§ **EXERCISE DETAILS**
Exactly as written, copy the lines of the data below from the first through the one containing "base das migas é o pão alentejano.".

§ **PROVIDED ENTRIES**
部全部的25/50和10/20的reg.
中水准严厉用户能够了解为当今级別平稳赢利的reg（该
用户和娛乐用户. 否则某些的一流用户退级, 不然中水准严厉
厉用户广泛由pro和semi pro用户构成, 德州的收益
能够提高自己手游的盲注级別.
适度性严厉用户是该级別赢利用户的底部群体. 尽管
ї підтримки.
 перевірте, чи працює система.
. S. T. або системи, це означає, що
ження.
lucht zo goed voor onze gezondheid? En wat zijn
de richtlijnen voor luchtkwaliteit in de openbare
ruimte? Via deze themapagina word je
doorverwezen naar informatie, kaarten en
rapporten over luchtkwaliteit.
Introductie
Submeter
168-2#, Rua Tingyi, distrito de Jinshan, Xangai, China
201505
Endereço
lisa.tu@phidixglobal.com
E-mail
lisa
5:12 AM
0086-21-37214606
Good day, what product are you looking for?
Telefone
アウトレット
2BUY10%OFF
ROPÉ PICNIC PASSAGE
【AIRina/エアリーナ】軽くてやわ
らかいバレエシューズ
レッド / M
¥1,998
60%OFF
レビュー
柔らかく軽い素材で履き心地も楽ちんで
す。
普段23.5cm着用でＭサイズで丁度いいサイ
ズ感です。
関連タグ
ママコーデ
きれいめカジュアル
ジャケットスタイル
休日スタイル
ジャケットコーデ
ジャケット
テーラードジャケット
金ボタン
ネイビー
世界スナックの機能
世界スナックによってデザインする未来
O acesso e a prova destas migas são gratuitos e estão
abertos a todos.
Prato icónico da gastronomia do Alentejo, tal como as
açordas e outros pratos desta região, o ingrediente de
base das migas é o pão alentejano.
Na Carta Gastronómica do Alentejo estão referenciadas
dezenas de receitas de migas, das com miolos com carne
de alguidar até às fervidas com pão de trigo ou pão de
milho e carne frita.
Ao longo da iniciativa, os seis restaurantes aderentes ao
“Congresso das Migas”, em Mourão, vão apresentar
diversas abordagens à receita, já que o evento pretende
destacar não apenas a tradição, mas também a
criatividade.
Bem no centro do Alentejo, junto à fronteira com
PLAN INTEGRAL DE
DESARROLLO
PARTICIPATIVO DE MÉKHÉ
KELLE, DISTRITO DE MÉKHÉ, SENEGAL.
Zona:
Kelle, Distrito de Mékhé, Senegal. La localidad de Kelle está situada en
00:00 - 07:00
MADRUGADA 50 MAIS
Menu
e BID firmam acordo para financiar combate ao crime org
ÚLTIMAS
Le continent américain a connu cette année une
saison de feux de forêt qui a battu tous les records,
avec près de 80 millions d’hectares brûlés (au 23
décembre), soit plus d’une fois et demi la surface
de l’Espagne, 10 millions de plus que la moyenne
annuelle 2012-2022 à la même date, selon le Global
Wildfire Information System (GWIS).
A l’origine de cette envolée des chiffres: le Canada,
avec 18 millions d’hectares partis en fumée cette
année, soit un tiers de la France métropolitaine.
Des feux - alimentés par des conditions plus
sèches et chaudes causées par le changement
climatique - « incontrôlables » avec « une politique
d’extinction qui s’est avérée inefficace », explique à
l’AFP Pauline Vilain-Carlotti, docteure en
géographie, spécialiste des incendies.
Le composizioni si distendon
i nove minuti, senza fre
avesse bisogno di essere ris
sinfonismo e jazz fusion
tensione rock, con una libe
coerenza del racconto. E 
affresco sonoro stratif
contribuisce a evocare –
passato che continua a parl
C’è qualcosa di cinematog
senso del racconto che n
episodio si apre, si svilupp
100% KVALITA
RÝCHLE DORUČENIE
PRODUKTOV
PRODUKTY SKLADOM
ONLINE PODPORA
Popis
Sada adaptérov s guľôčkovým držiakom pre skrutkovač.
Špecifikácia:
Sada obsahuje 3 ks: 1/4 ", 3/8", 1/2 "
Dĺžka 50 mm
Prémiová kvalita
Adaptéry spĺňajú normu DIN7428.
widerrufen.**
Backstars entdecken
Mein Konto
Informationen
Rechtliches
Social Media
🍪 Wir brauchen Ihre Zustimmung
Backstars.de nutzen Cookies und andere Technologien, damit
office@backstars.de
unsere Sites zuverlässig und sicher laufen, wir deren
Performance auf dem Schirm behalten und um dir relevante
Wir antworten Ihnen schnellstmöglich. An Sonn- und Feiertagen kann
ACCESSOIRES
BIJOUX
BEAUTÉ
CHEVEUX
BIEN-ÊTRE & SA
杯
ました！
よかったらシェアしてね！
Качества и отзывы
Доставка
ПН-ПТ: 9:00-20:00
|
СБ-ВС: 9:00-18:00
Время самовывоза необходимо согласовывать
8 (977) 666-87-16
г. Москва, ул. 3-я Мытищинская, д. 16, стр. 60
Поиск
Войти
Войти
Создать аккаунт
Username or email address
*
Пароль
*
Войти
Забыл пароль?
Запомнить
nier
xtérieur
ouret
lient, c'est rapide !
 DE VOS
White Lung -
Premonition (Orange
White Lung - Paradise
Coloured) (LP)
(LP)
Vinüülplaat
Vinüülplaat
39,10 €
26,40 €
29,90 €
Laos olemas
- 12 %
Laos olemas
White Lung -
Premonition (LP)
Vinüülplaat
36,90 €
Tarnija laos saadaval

§ **SOLUTION TO THE EXERCISE**
部全部的25/50和10/20的reg.
中水准严厉用户能够了解为当今级別平稳赢利的reg（该
用户和娛乐用户. 否则某些的一流用户退级, 不然中水准严厉
厉用户广泛由pro和semi pro用户构成, 德州的收益
能够提高自己手游的盲注级別.
适度性严厉用户是该级別赢利用户的底部群体. 尽管
ї підтримки.
 перевірте, чи працює система.
. S. T. або системи, це означає, що
ження.
lucht zo goed voor onze gezondheid? En wat zijn
de richtlijnen voor luchtkwaliteit in de openbare
ruimte? Via deze themapagina word je
doorverwezen naar informatie, kaarten en
rapporten over luchtkwaliteit.
Introductie
Submeter
168-2#, Rua Tingyi, distrito de Jinshan, Xangai, China
201505
Endereço
lisa.tu@phidixglobal.com
E-mail
lisa
5:12 AM
0086-21-37214606
Good day, what product are you looking for?
Telefone
アウトレット
2BUY10%OFF
ROPÉ PICNIC PASSAGE
【AIRina/エアリーナ】軽くてやわ
らかいバレエシューズ
レッド / M
¥1,998
60%OFF
レビュー
柔らかく軽い素材で履き心地も楽ちんで
す。
普段23.5cm着用でＭサイズで丁度いいサイ
ズ感です。
関連タグ
ママコーデ
きれいめカジュアル
ジャケットスタイル
休日スタイル
ジャケットコーデ
ジャケット
テーラードジャケット
金ボタン
ネイビー
世界スナックの機能
世界スナックによってデザインする未来
O acesso e a prova destas migas são gratuitos e estão
abertos a todos.
Prato icónico da gastronomia do Alentejo, tal como as
açordas e outros pratos desta região, o ingrediente de
base das migas é o pão alentejano.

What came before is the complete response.